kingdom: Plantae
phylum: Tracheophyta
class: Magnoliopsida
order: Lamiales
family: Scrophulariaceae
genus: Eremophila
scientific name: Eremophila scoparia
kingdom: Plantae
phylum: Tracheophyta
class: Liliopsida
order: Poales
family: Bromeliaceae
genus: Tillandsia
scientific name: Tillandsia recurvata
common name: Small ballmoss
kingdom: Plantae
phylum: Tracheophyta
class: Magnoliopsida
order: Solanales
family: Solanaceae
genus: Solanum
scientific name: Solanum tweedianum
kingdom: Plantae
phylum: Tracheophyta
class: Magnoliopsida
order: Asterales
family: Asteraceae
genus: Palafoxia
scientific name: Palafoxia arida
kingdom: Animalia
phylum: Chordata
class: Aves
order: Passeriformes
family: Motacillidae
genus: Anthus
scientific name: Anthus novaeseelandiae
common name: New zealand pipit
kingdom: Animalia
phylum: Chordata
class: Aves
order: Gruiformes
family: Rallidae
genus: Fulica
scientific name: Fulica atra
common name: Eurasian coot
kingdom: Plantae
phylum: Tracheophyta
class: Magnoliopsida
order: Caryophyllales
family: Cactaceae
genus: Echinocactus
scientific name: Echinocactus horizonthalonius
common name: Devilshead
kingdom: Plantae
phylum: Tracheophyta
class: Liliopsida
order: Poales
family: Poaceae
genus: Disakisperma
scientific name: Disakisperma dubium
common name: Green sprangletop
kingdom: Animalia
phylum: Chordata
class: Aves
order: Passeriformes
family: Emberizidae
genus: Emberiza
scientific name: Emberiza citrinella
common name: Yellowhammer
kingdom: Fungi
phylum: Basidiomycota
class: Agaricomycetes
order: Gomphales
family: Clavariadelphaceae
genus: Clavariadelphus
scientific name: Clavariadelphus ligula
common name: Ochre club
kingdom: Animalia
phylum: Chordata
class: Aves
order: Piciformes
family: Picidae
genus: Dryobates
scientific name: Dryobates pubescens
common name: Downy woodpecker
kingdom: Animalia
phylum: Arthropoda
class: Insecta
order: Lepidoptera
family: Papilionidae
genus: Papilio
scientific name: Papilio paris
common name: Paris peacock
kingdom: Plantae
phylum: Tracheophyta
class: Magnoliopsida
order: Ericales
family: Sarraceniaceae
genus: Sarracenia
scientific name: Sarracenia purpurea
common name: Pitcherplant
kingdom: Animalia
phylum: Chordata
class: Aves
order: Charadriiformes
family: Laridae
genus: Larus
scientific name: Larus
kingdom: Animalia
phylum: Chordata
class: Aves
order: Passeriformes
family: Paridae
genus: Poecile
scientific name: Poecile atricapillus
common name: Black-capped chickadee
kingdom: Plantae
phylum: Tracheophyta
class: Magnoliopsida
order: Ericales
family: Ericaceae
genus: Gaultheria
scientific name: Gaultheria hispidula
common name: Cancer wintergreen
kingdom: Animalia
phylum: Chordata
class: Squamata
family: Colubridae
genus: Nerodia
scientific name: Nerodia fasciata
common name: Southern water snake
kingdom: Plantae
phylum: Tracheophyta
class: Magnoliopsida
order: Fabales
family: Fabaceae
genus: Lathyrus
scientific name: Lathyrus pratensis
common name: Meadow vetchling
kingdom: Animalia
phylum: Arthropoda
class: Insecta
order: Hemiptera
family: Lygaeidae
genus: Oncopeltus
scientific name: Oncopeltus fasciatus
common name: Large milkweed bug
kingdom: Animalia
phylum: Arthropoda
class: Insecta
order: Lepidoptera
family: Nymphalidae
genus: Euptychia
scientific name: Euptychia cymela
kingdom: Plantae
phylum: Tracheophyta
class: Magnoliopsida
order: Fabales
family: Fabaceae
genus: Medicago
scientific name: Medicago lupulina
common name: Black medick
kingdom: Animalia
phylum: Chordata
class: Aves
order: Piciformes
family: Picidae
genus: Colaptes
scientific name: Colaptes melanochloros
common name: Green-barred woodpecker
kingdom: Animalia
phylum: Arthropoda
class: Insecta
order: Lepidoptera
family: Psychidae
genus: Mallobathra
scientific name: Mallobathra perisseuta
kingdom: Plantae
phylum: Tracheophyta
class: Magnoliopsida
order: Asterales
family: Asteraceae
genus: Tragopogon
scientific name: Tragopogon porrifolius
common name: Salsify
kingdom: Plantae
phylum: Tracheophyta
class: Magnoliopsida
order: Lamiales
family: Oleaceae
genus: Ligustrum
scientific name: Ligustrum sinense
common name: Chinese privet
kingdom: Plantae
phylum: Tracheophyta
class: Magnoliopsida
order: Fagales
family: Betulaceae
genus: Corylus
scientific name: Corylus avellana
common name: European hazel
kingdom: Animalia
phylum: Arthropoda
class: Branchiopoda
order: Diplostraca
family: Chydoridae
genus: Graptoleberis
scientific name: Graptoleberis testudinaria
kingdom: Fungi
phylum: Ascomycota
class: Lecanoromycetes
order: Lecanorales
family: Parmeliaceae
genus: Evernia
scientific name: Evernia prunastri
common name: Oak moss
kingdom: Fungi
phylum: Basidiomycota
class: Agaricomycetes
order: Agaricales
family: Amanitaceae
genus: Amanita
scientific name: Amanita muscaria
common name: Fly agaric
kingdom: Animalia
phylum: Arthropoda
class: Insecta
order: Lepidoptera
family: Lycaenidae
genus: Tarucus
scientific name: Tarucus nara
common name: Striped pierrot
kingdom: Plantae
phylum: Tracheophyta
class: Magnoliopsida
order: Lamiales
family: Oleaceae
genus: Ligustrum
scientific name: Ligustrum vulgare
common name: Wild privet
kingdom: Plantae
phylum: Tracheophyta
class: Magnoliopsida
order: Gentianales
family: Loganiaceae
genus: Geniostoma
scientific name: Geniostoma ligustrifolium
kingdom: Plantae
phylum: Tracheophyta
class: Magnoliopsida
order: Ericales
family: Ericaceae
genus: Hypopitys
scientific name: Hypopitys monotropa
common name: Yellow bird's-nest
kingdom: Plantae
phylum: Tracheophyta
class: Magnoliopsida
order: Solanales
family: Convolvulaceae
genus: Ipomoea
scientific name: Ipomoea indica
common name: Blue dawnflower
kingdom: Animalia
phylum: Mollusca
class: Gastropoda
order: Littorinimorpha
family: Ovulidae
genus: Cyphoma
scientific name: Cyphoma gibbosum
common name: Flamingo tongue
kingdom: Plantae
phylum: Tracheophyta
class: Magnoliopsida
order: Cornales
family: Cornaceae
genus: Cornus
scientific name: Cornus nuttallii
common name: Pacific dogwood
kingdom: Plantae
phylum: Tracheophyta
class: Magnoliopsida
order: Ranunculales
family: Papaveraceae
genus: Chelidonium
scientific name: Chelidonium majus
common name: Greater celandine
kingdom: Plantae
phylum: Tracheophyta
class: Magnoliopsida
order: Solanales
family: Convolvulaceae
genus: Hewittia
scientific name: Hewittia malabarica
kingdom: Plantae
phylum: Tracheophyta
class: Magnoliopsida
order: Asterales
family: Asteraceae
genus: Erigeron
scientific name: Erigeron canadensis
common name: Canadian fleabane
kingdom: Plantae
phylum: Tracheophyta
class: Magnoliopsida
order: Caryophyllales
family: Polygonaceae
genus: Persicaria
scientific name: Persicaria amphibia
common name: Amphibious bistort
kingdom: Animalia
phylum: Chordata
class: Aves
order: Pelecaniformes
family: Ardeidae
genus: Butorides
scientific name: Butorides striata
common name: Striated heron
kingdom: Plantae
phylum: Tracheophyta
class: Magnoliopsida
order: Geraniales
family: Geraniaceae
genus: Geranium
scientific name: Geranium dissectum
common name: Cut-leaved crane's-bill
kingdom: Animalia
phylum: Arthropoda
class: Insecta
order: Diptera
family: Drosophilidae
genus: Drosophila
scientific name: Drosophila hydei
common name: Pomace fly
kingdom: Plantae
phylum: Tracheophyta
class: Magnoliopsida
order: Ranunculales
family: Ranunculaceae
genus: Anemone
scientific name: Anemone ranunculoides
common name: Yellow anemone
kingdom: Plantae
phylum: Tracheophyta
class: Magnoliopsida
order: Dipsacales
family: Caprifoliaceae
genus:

════════════════════

WRITTEN INSTRUCTION: Set out the lines as a Markdown table, starting with the line containing "genus: Chelidonium" and going on through the line containing "genus: Erigeron". Use two columns, Row for a running number and Text for the line, and leave out any blank lines.

WRITTEN SOLUTION:
| Row | Text |
|---|---|
| 1 | genus: Chelidonium |
| 2 | scientific name: Chelidonium majus |
| 3 | common name: Greater celandine |
| 4 | kingdom: Plantae |
| 5 | phylum: Tracheophyta |
| 6 | class: Magnoliopsida |
| 7 | order: Solanales |
| 8 | family: Convolvulaceae |
| 9 | genus: Hewittia |
| 10 | scientific name: Hewittia malabarica |
| 11 | kingdom: Plantae |
| 12 | phylum: Tracheophyta |
| 13 | class: Magnoliopsida |
| 14 | order: Asterales |
| 15 | family: Asteraceae |
| 16 | genus: Erigeron |